No, I didn't catch any Atlantic City casino shows -- although, I regret missing Chazz Palminteri do his one-man show, "A Bronx Tale," at Harrah's and hope such non-traditional showroom offerings catch on.
But I did a lot of CD listening on the drive. And a lot of reading once I got there. Some notes:
--The new Broadway cast recording of "Hair" captures much of what I loved about the production itself. And as I mentioned in my review a few weeks back, the women are particularly strong. I still, however, prefer the Actors' Fund benefit CD of the score which may have less consistent characterization but has a can-you-top-this, one-night-only fire that can't be beat.
--I understand completely why the musical "13" didn't cut it on Broadway. After all, do you want to go to a show populated entirely by teens? But the score, by Jason Robert Brown, is one more piece of evidence that he's the best hope musical theater has right now. His tunes are accessible without being simple. His lyrics flow and sit perfectly on the music. And I can't wait to hear what he comes up with next. Even if my 14-year-old daughter wasn't in the car, I would have listened.
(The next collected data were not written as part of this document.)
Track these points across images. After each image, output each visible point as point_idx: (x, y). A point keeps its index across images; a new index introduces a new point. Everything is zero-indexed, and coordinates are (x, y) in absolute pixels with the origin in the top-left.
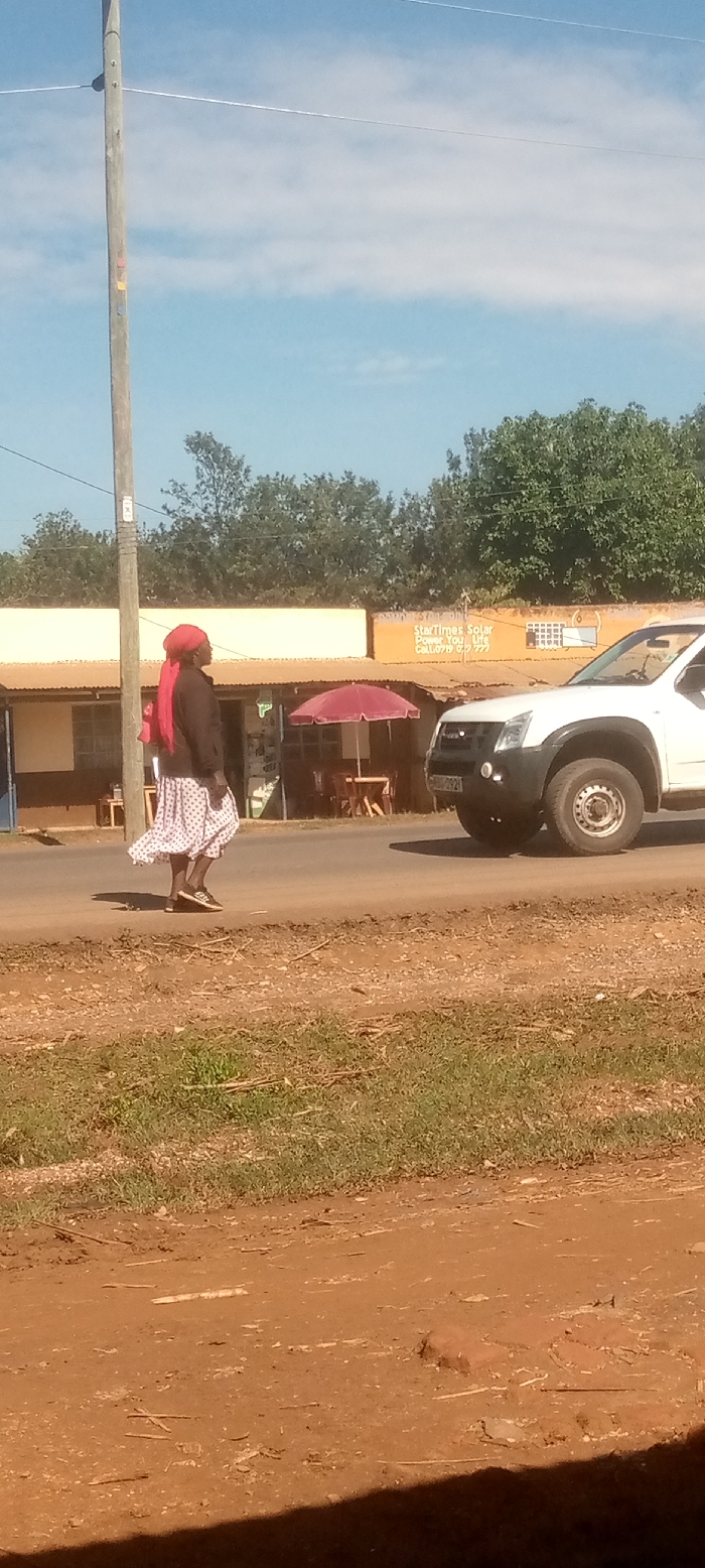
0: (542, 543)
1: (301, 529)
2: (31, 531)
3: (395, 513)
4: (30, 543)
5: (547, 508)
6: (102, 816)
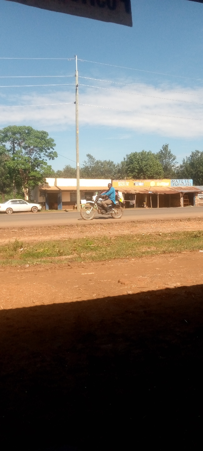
0: (136, 171)
1: (103, 168)
2: (64, 167)
3: (116, 166)
4: (64, 169)
5: (137, 165)
6: (74, 208)
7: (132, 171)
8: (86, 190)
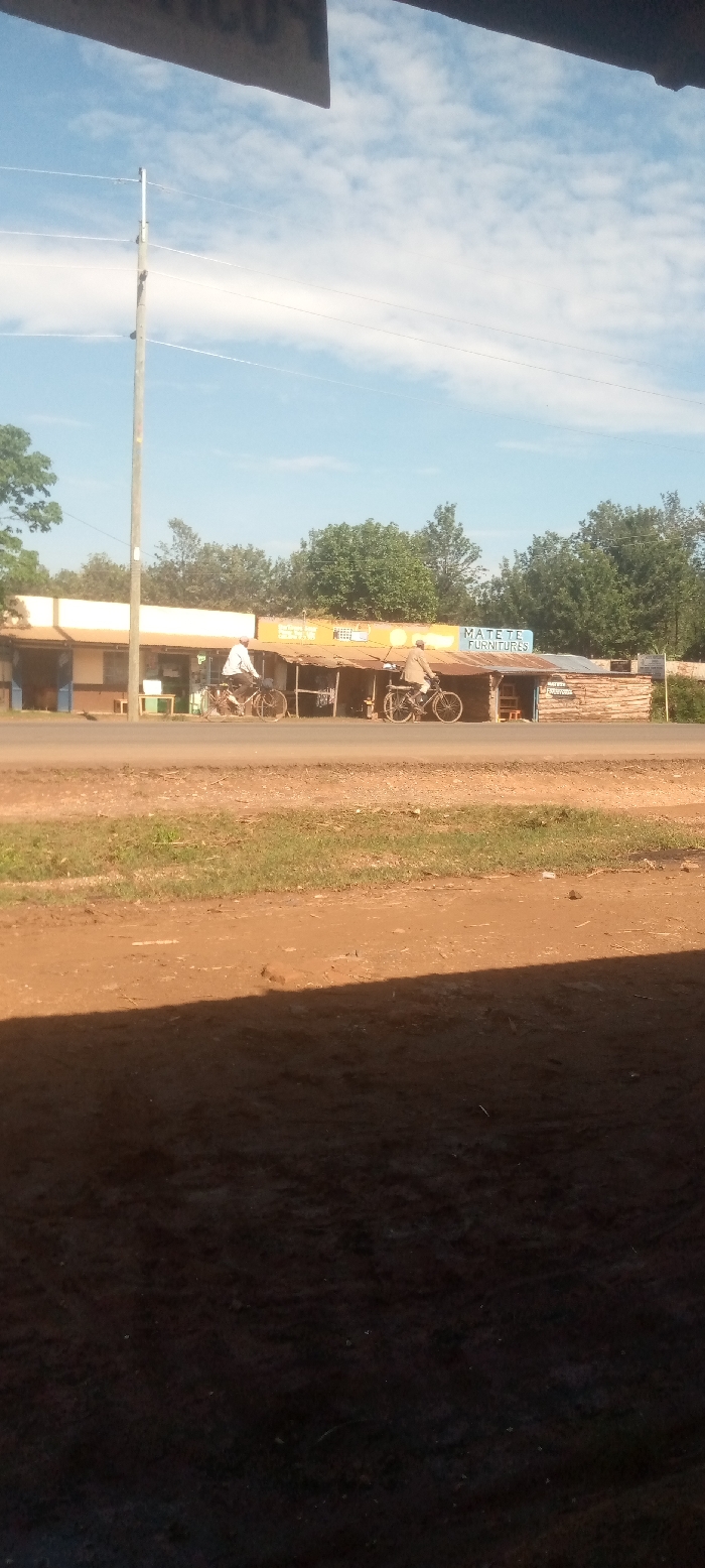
0: (343, 588)
1: (225, 572)
2: (86, 561)
3: (272, 568)
5: (347, 570)
7: (328, 590)
8: (163, 647)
--The highlight of Malcolm Gets' "The Journey Home" is a fun, Bobby Darin-esque rethinking of "It's a Fine Life" (from the musical "Oliver!"). but Gets easygoing deliver and John McDaniel's strong arrangements are a good team throughout. Gets is also one of two performers on the original cast recording of "The Story of My Life", a cringe-worthy show that inexplicably made it to Broadway last season (and left quickly). The disc doesn't make a strong case for future productions.
--After reading a galley of Nicholson Baker's upcoming intimate character study "The Anthologist," (You can read a sample chapter here), I decided to catch up a bit on the novelist, not realizing he had recently turned to non-fiction. Not what I expected, but I picked it up anyway and was knocked out by "Human Smoke," his compulsively readable account of the origins of World War II. Powerful, urgent, fresh and repeatedly insightful, it's structured in short bursts that give a day-to-day sense of our escalating involvement in the conflict. A must-read for anyone interested in who were and who we are as a country.
--As an antidote, I picked up Steve Hely's "How I Became a Famous Novelist," which presents as smart-alack fiction but ends up packing a strong cathartic punch after many laughs. A good beach read that I didn't feel at all guilty about afterwards.
--I've been waiting for someone to write a book about the creative career of composer Stephen Schwartz and author Carol de Giere has satisfied my craving with "Defying Gravity". The book is essential for anyone obsessed with "Wicked," or interested in the development of such landmark shows as "Godspell" and "Pippin." Equally insightful in a different way is Arthur Laurents' "Mainly on Directing," in which the writer of such shows as "Gypsy" and "West Side Story" pulls no punching is stating what he feels works and what doesn't work on stage.
--The final book of the trip, "A Wild Ride," is the closest to home. It chronicles, Yearbook-style, the history of Morey's Piers, the leading amusement operators in my home town, Wildwood, New Jersey (the Doo Wop architecture capital of the world). I was there last week as the book was officially "launched" with a daredevil being fired from a canon with books in hand (See it here.) and am happy to report that the oversized volume captures the craziness of the town I love so much. While commissioned books tend to be one-sided, this one makes up for that with some great stories (I didn't know rides could vanish overseas), outrageous photos (I always wondered what happened to the giant King Kong that used to dominate the boardwalk landscape), and a sense of history both disappearing and being created.
So what have you been reading/listening to?